[Transcribed page contents]
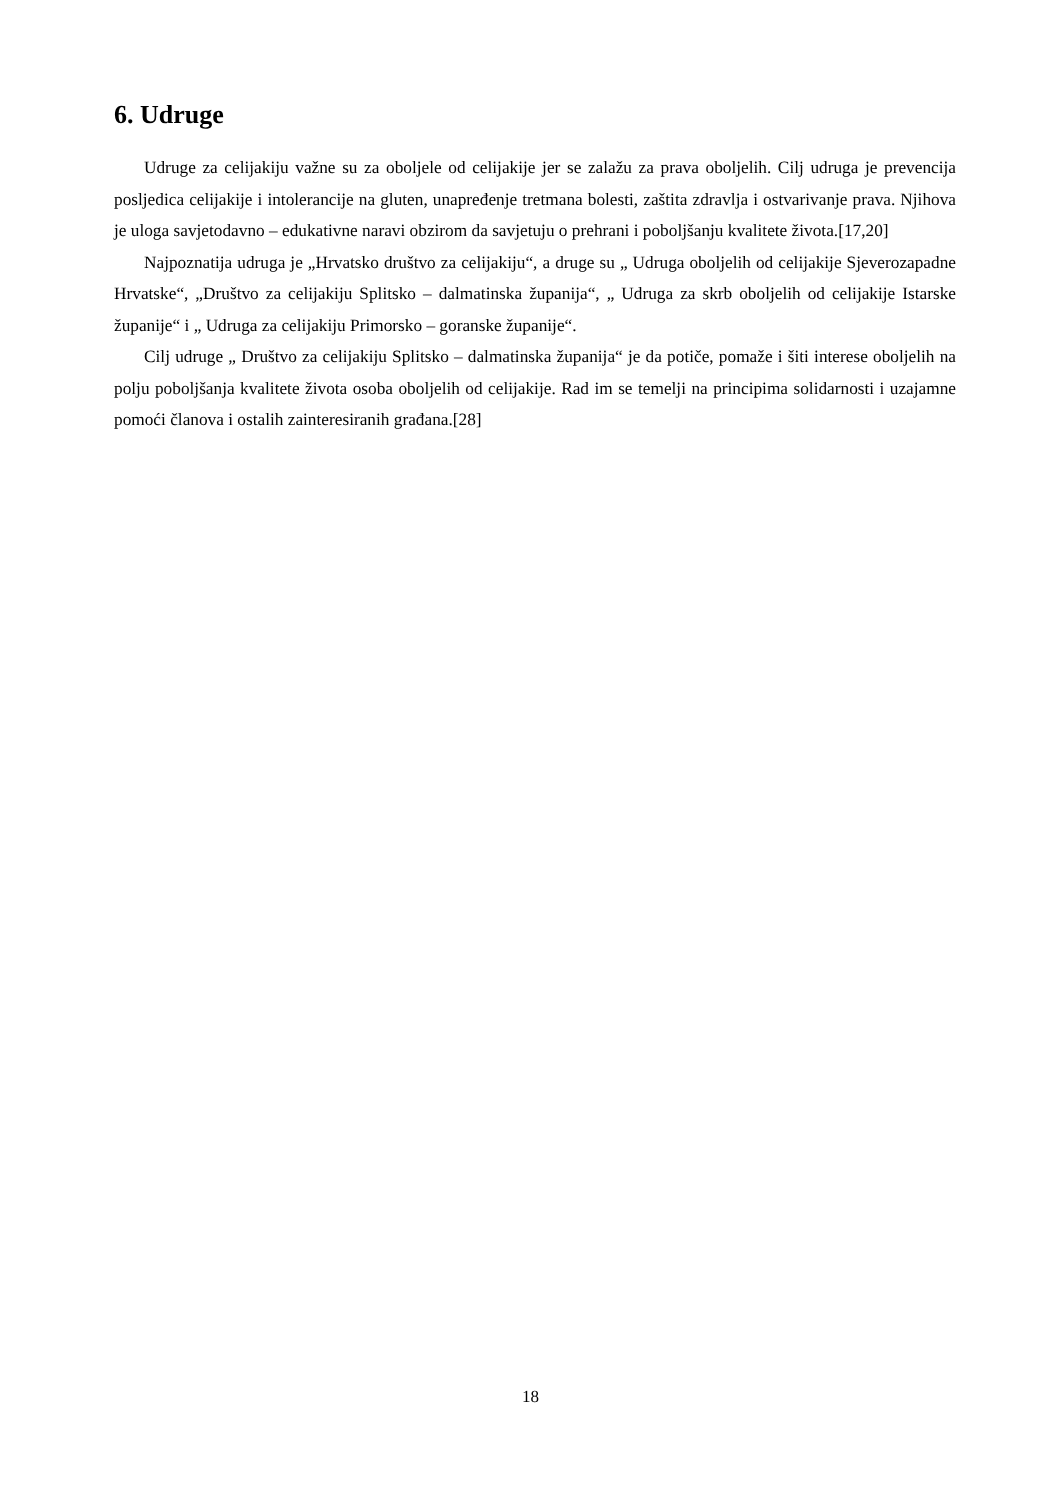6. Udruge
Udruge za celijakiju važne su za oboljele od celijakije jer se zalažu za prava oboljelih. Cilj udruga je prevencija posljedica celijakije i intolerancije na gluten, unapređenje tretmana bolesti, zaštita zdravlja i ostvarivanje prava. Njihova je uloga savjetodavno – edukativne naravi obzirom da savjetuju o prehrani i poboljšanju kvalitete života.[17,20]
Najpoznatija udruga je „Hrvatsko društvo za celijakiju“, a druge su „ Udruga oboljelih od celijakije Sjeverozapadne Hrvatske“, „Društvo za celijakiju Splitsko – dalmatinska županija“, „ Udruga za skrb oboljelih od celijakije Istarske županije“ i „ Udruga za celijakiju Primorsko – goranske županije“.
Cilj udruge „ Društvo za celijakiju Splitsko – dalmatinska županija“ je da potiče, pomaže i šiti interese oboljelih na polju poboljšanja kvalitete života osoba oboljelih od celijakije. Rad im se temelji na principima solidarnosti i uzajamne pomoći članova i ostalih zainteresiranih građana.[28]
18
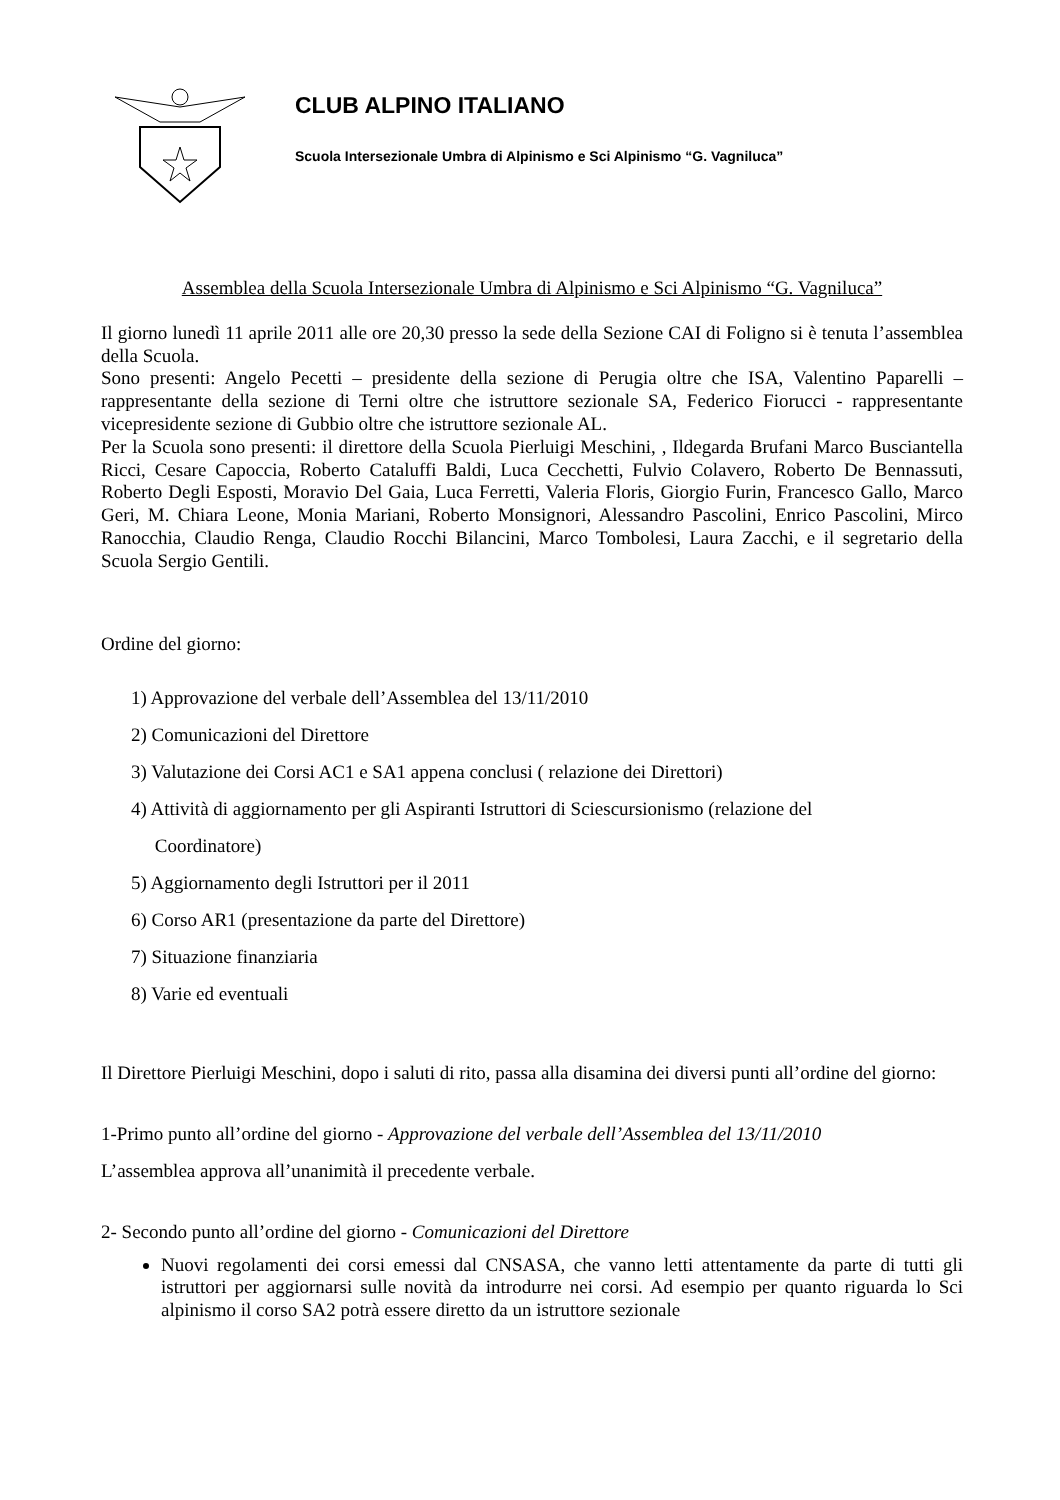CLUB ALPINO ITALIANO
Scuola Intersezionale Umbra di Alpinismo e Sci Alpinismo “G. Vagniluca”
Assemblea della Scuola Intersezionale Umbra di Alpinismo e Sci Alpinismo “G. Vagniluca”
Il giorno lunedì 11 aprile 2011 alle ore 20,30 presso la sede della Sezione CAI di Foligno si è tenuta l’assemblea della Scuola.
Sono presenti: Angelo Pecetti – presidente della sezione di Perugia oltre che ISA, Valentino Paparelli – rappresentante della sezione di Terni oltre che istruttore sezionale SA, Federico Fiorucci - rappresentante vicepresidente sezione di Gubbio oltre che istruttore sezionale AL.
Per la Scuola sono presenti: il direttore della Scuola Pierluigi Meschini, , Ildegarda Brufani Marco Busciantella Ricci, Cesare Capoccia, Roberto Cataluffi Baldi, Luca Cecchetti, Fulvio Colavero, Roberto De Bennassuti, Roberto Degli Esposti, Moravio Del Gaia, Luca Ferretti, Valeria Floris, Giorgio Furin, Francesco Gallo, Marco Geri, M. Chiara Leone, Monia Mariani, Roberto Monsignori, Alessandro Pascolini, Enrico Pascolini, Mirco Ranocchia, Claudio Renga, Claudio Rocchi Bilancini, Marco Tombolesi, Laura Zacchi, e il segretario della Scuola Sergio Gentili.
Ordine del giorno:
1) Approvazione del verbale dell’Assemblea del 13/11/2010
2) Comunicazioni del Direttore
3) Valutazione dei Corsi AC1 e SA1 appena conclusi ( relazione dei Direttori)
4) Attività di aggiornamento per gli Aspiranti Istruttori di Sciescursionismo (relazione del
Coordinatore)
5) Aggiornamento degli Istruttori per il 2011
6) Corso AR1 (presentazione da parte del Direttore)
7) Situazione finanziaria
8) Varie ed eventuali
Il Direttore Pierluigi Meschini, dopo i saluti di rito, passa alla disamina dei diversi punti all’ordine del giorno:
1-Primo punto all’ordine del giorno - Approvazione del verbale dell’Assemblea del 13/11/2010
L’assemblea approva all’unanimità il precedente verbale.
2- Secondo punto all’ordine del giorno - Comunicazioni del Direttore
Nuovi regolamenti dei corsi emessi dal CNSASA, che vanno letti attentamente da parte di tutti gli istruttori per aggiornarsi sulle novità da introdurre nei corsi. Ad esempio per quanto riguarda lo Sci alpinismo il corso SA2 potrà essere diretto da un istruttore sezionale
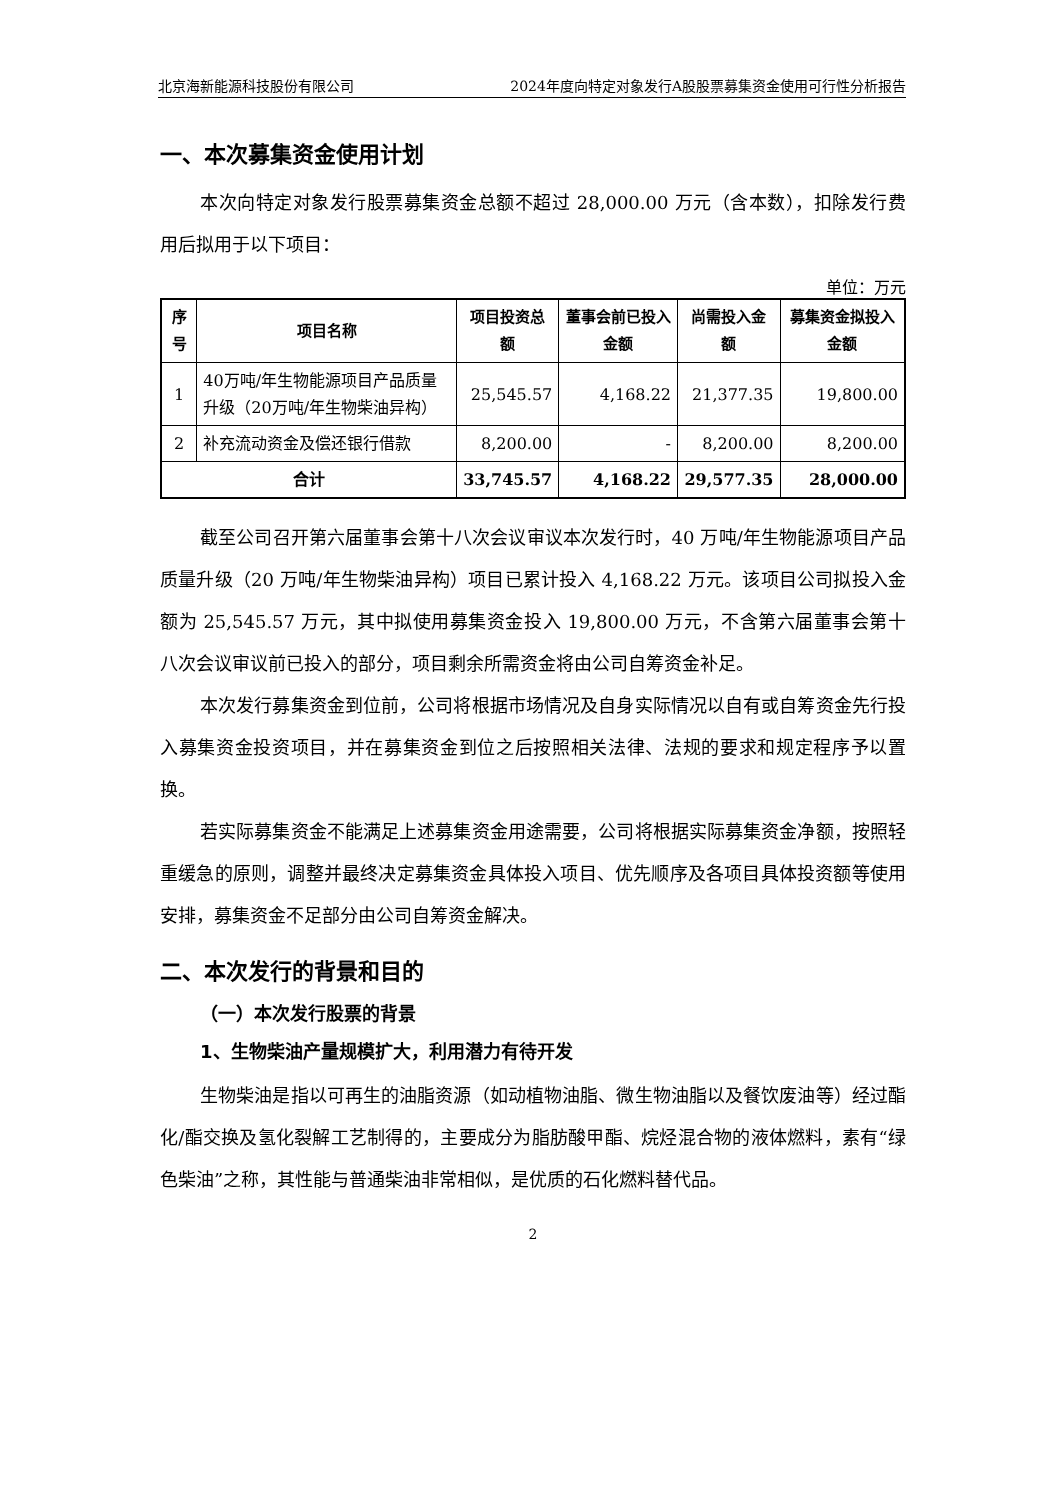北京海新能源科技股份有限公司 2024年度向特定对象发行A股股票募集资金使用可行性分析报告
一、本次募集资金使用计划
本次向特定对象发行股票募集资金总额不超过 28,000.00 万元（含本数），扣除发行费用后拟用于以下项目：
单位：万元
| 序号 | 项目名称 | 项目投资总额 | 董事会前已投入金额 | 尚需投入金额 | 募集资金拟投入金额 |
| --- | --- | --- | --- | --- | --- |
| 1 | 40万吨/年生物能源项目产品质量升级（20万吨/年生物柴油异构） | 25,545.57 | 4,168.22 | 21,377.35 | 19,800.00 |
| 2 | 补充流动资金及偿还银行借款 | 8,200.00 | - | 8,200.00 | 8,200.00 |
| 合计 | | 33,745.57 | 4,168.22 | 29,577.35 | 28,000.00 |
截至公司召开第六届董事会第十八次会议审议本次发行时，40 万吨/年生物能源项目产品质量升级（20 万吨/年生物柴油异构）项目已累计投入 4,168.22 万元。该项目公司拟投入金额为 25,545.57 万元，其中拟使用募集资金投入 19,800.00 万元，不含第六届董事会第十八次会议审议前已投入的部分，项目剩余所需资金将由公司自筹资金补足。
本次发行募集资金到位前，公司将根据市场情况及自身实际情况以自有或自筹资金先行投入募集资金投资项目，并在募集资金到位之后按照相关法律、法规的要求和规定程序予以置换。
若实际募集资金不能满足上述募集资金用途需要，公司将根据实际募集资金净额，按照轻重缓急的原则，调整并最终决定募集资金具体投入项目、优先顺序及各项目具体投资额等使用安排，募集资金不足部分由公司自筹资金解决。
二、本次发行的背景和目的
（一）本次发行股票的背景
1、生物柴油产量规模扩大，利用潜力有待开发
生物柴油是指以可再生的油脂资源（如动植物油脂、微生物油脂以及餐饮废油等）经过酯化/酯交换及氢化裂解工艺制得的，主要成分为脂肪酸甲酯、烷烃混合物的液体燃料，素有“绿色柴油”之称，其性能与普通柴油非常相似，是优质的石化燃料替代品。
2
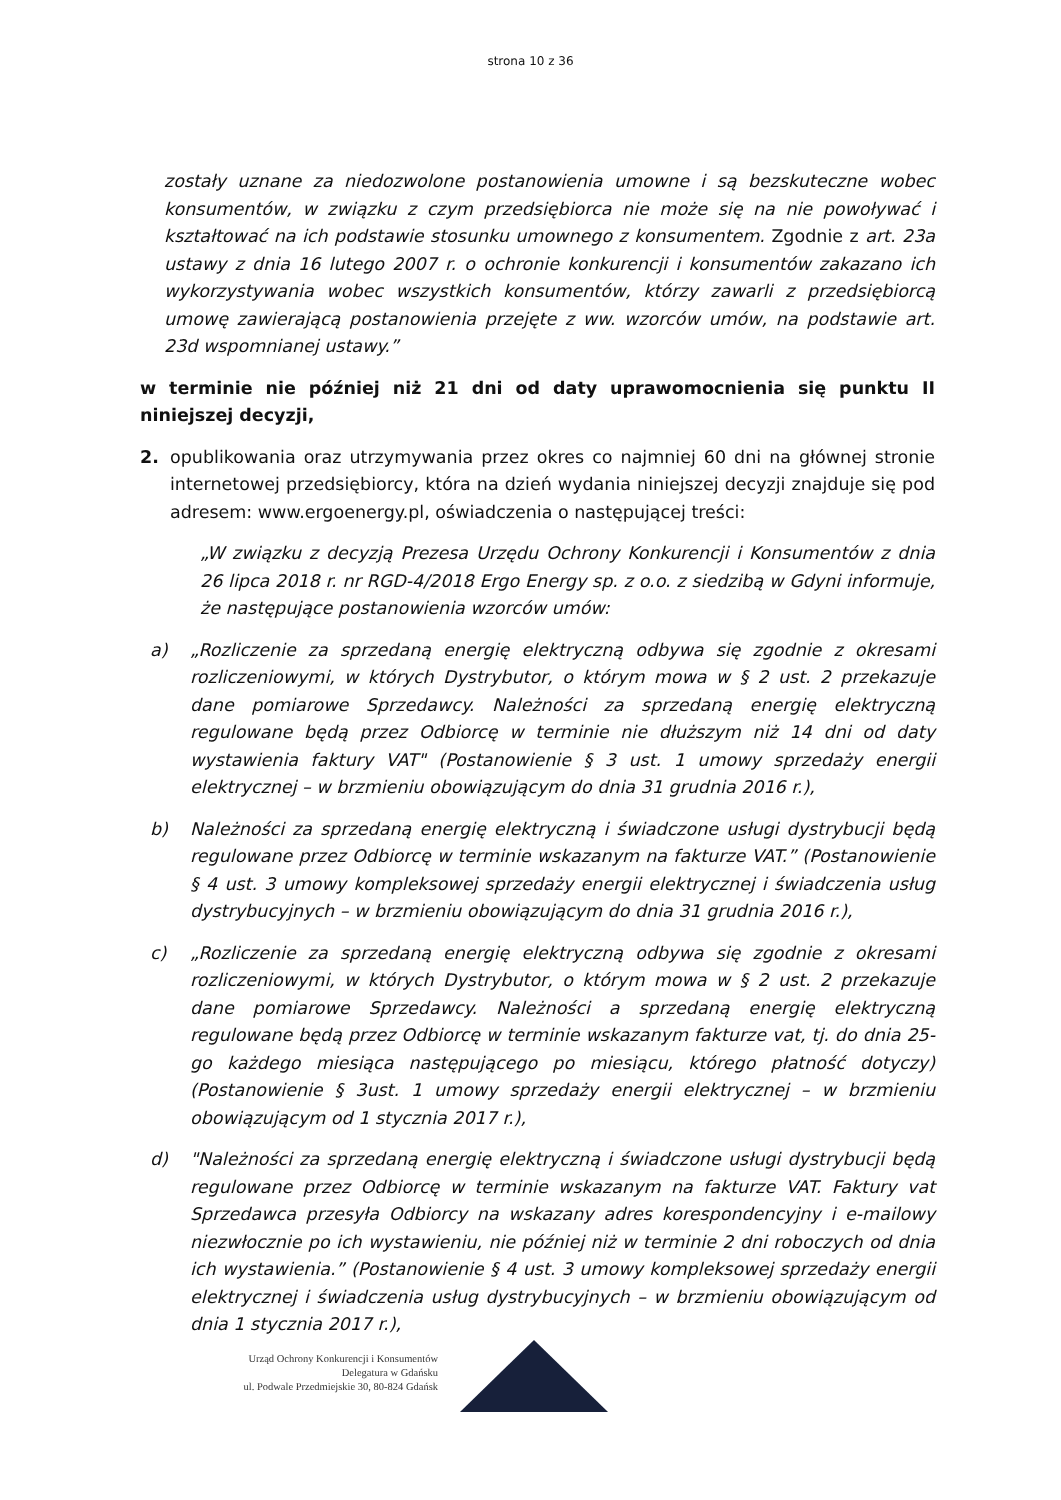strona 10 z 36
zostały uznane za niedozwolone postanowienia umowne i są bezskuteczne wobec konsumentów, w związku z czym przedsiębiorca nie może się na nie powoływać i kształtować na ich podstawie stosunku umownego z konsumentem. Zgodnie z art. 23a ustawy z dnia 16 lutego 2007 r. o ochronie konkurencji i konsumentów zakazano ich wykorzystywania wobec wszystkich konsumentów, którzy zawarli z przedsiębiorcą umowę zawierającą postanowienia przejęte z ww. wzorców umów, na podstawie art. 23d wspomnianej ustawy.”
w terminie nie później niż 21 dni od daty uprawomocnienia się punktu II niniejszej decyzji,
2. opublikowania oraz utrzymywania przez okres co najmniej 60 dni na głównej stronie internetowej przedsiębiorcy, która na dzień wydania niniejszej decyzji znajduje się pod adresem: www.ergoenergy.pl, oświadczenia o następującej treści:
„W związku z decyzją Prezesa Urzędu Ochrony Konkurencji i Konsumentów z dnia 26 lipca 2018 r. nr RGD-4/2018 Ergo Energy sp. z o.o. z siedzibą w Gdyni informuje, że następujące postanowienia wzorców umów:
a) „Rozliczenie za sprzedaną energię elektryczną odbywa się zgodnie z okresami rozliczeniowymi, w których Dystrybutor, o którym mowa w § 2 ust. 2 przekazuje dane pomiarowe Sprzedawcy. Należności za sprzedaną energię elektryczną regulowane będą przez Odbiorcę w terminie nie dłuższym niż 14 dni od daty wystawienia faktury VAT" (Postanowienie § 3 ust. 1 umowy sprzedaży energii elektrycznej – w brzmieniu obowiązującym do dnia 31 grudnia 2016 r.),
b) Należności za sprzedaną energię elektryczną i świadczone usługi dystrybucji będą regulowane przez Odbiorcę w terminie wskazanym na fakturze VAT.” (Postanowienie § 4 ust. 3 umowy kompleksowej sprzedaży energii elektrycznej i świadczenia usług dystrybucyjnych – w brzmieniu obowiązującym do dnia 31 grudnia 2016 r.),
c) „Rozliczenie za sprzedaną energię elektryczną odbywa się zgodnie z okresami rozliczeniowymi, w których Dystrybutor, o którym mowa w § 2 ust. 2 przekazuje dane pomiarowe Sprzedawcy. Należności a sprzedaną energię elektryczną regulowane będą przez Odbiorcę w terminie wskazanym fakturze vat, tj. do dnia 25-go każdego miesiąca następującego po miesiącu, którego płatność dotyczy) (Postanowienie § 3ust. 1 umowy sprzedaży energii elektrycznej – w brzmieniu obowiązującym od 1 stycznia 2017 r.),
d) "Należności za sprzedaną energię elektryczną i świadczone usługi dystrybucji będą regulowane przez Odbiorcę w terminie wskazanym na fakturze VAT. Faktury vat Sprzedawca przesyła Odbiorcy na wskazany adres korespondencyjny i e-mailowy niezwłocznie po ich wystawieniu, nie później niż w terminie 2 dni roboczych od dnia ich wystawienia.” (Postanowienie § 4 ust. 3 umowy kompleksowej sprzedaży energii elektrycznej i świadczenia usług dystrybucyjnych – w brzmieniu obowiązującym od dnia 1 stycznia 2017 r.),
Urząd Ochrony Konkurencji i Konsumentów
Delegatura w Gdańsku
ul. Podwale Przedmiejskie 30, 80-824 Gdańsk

▶ **ASSIGNMENT**
Check the lines above for the word "Dystrybutor" and give the number of lines where it appears, with no other text.

▶ **THE ANSWER**
2